* TASK ITEM: Exactly as written, copy the lines that run from the start of the data below to the line containing "Chris Rowley, %", both ends included.

Source texts of formatted documents:
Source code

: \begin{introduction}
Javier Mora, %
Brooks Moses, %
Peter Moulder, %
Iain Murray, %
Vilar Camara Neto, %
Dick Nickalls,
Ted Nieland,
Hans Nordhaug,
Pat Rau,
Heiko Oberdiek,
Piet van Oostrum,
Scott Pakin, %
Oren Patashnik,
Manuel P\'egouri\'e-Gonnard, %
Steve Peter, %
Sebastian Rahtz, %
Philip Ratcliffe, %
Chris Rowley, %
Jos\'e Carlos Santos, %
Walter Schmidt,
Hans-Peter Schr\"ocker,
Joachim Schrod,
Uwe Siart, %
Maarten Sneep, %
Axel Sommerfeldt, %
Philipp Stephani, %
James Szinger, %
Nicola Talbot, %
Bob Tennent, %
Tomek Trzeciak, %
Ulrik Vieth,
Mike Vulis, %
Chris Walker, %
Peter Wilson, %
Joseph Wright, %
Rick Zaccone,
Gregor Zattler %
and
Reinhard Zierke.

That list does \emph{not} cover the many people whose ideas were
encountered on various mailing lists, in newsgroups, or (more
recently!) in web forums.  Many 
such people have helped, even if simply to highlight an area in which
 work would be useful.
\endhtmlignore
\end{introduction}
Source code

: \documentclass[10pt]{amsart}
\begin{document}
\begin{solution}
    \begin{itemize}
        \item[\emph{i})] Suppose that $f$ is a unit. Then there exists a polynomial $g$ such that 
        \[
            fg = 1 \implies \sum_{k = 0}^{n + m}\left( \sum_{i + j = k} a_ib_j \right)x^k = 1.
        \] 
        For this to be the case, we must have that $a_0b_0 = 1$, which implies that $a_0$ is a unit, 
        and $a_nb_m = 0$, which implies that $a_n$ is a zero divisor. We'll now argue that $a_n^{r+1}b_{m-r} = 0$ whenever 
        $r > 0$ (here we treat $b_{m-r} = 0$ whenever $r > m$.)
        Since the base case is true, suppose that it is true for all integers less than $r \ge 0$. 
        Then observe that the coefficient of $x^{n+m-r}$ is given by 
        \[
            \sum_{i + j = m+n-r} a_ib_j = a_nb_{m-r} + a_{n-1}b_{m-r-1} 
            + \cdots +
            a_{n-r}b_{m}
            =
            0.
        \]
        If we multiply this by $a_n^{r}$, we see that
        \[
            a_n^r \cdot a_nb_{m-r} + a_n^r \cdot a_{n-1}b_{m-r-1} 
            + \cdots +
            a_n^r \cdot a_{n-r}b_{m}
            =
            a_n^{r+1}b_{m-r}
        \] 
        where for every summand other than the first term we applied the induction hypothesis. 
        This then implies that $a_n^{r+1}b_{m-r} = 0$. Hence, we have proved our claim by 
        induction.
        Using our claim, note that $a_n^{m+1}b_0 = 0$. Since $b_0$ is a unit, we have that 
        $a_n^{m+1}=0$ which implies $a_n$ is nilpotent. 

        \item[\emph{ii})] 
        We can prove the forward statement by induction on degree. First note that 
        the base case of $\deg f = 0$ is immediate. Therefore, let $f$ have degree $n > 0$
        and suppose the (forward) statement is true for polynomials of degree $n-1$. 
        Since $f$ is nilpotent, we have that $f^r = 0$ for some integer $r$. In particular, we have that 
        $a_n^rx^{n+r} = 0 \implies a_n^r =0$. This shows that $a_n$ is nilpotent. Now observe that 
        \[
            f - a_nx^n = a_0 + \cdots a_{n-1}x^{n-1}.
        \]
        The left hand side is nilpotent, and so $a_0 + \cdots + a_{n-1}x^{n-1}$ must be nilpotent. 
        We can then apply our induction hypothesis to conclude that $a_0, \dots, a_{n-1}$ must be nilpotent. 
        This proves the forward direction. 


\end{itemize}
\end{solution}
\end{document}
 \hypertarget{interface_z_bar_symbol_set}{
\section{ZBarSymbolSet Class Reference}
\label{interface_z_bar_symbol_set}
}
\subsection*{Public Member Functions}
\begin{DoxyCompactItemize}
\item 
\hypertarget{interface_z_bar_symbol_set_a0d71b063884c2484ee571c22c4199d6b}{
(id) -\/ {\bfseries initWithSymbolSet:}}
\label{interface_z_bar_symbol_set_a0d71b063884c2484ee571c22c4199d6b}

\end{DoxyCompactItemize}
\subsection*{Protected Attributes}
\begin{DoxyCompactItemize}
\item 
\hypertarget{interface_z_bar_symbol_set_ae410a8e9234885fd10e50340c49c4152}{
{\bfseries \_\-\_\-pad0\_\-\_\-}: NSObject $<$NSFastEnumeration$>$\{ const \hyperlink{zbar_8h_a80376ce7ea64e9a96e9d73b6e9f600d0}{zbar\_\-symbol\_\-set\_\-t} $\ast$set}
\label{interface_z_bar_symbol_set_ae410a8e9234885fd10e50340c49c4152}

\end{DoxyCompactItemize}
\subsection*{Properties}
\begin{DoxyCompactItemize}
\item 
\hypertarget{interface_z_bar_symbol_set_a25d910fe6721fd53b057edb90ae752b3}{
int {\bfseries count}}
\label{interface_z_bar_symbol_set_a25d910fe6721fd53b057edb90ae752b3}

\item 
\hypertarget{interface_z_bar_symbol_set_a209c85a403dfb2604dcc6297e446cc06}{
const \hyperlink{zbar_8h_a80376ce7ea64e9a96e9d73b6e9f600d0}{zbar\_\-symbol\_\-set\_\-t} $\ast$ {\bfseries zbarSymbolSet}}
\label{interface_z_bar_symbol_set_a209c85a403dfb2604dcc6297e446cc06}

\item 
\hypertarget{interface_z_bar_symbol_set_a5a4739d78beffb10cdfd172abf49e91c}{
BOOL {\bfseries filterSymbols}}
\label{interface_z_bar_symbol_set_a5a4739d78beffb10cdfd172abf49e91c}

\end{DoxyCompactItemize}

* SOLUTION TO THE EXERCISE:
Source code

: \begin{introduction}
Javier Mora, %
Brooks Moses, %
Peter Moulder, %
Iain Murray, %
Vilar Camara Neto, %
Dick Nickalls,
Ted Nieland,
Hans Nordhaug,
Pat Rau,
Heiko Oberdiek,
Piet van Oostrum,
Scott Pakin, %
Oren Patashnik,
Manuel P\'egouri\'e-Gonnard, %
Steve Peter, %
Sebastian Rahtz, %
Philip Ratcliffe, %
Chris Rowley, %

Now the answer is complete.